The current price retreat does not appear to be tied to a specific event but seems instead the result of a combination of profit-taking and simple financial gravity. Bitcoin first broke $20,000 in December and has since been on a dizzying run that saw it eclipse $40,000 last week.

All of this led Bank of America to speculate that the current Bitcoin run is “the mother of all bubbles.” Other voices of caution include the U.K. financial regulator, FCA, which issued an unusual warning on crypto investments that noted, “If consumers invest in these types of product, they should be prepared to lose all their money.”

The FCA warning did not appear to be directed at Bitcoin but rather at the broader cryptocurrency environment, which has long been marred by fly-by-night companies and outright scams.

This week’s price collapse also seems to have had a knock-on effect on public companies with exposure to crypto prices.
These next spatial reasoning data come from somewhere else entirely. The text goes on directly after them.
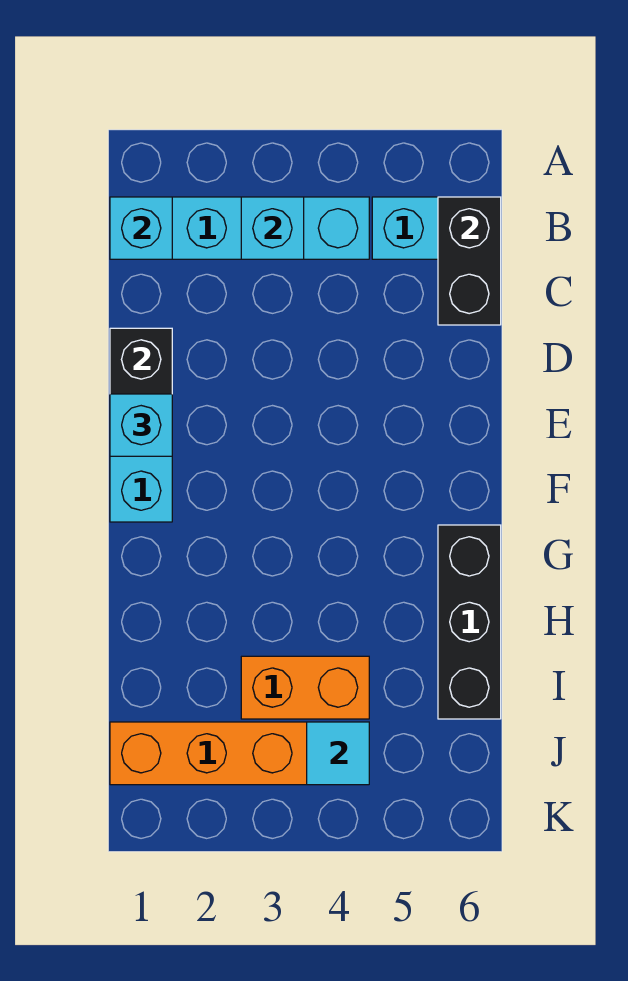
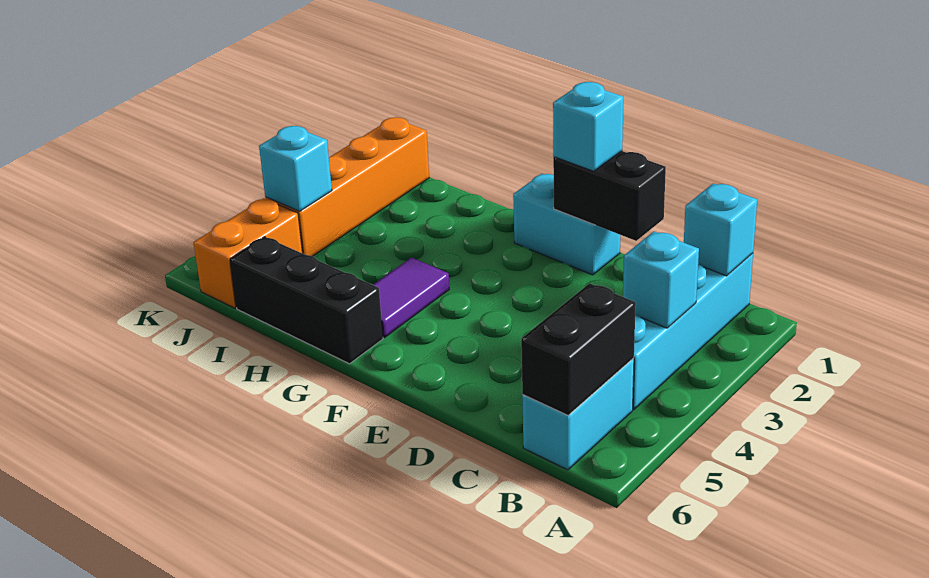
black 1x2 brick [438,197,501,325] -> black 1x2 brick turned to [521,283,636,415]
none -> purple 1x2 tile [373,257,449,338]
orange 1x2 brick [241,656,369,719] -> orange 1x2 brick moved to [193,198,302,308]
cyan 1x1 tile [307,722,369,785] -> cyan 1x1 brick [259,126,332,211]

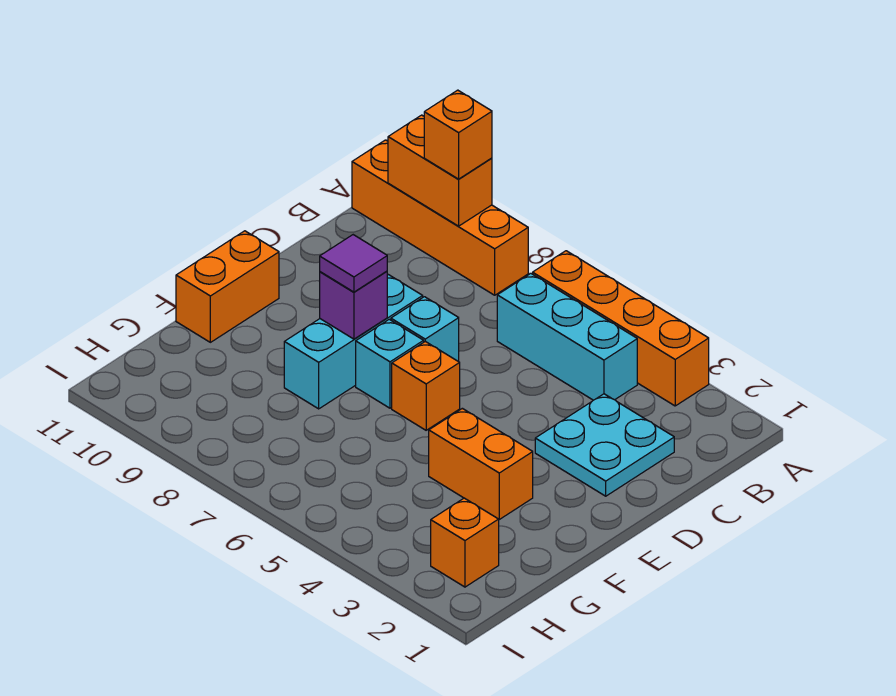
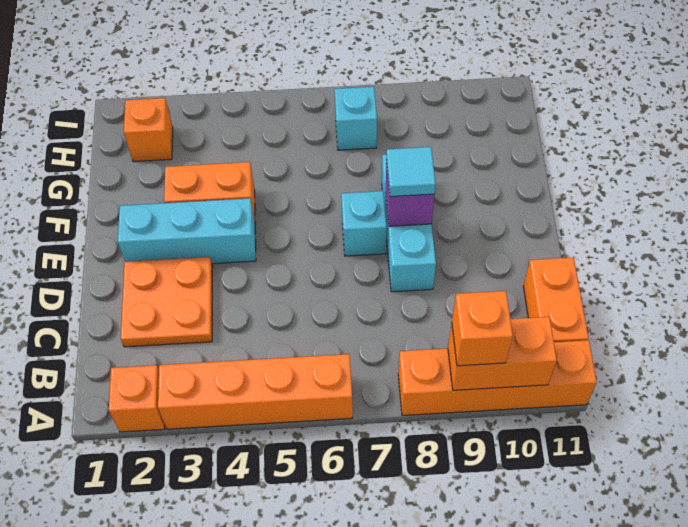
cyan 1x3 brick [497,273,637,400] -> cyan 1x3 brick moved to [118,198,256,264]
cyan 2x2 plate [535,394,674,496] -> orange 2x2 plate [121,257,213,347]
cyan 1x1 brick [391,297,459,362] -> cyan 1x1 brick moved to [335,87,377,150]
orange 1x1 brick [392,341,460,430] -> orange 1x1 brick moved to [109,365,165,432]
purple 1x1 tile [320,235,387,292] -> cyan 1x1 tile [386,147,436,197]
orange 1x2 brick [176,231,279,342] -> orange 1x2 brick moved to [523,257,589,342]

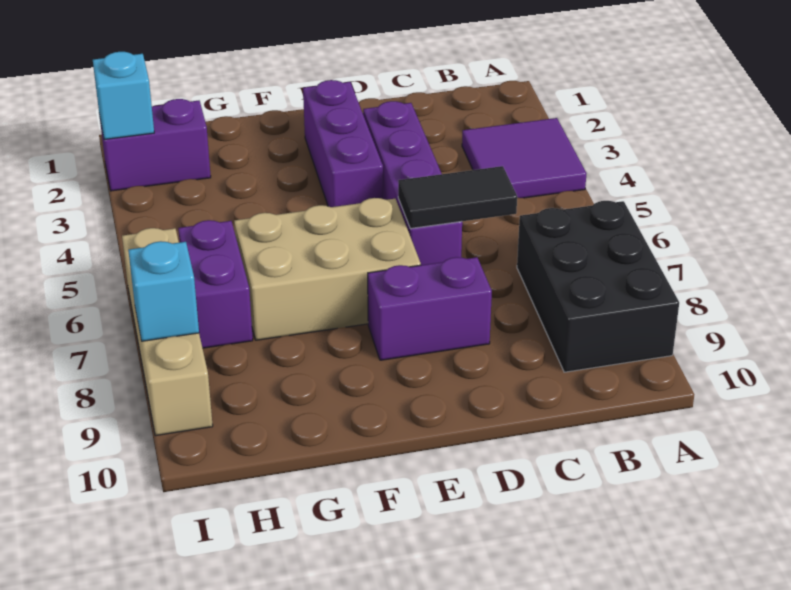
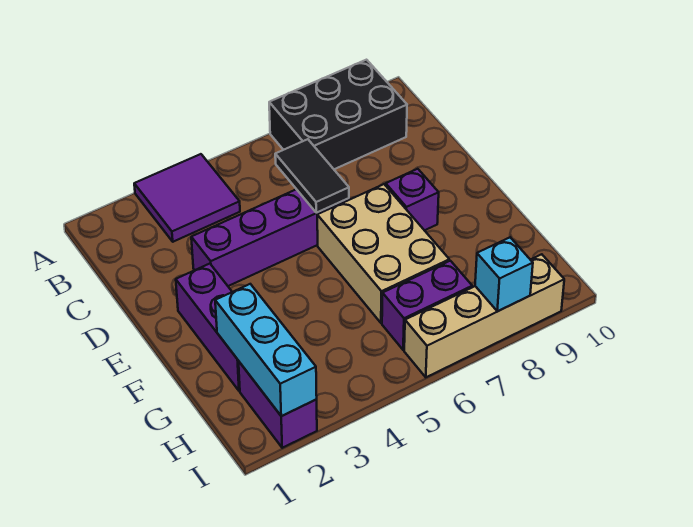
purple 1x2 brick [368,257,492,360] -> purple 1x1 brick [386,169,439,230]
purple 1x3 brick [303,80,383,207] -> purple 1x3 brick turned to [176,264,240,391]
cyan 1x1 brick [93,52,154,139] -> cyan 1x3 brick [215,284,317,416]

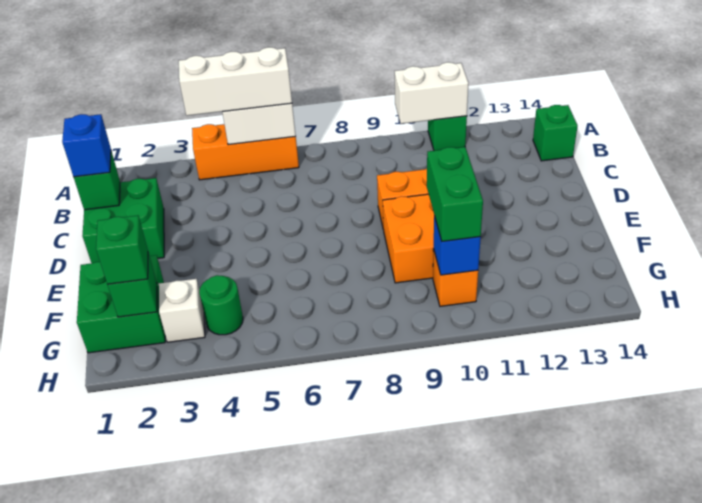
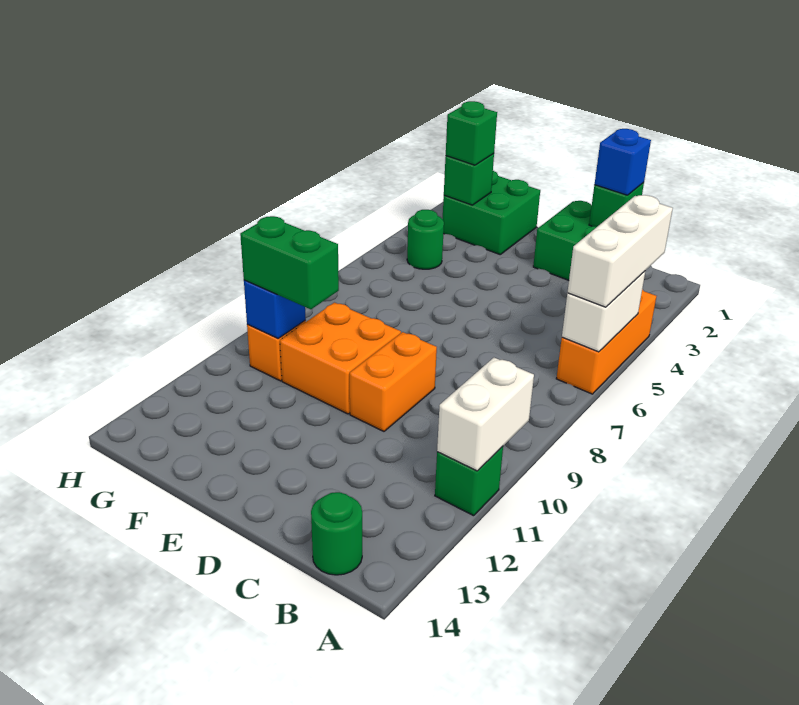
green 1x1 brick [533,105,577,161] -> green 1x1 round brick [311,492,362,575]
white 1x1 brick [159,279,205,342] -> none

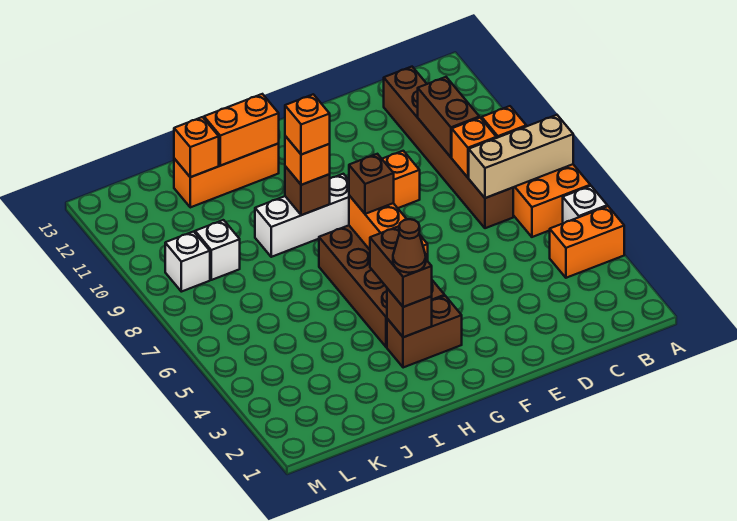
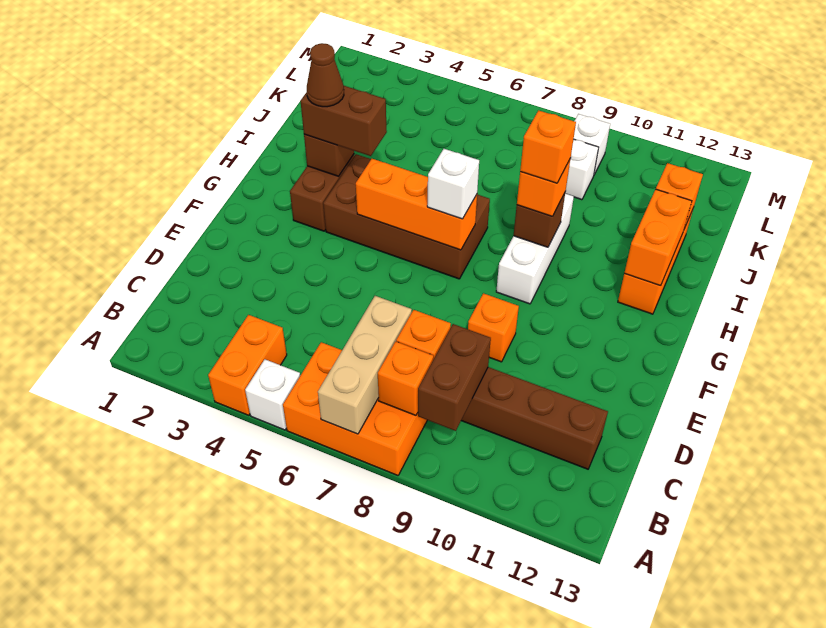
brown 1x2 brick [418,77,479,157] -> brown 1x2 brick turned to [418,324,491,431]
brown 1x1 brick [349,154,394,214] -> white 1x1 brick [427,149,479,219]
These include Riot Blockchain, which builds software for crypto firms, and security firm MicroStrategy, which has bought hundreds of millions of dollars’ worth of Bitcoin for its corporate treasury. Shares of the two firms were down over 20% and 10%, respectively, on Monday.

The news is not all bad for crypto fans. Last week, J.P. Morgan predicted the price of Bitcoin could hit $146,000 as more big firms embrace it as an alternative to gold. Meanwhile, longtime bulls—some of whom have likened Bitcoin to the indestructible honey badger—are likely to regard the current price swoon as an inevitable correction rather than an existential threat.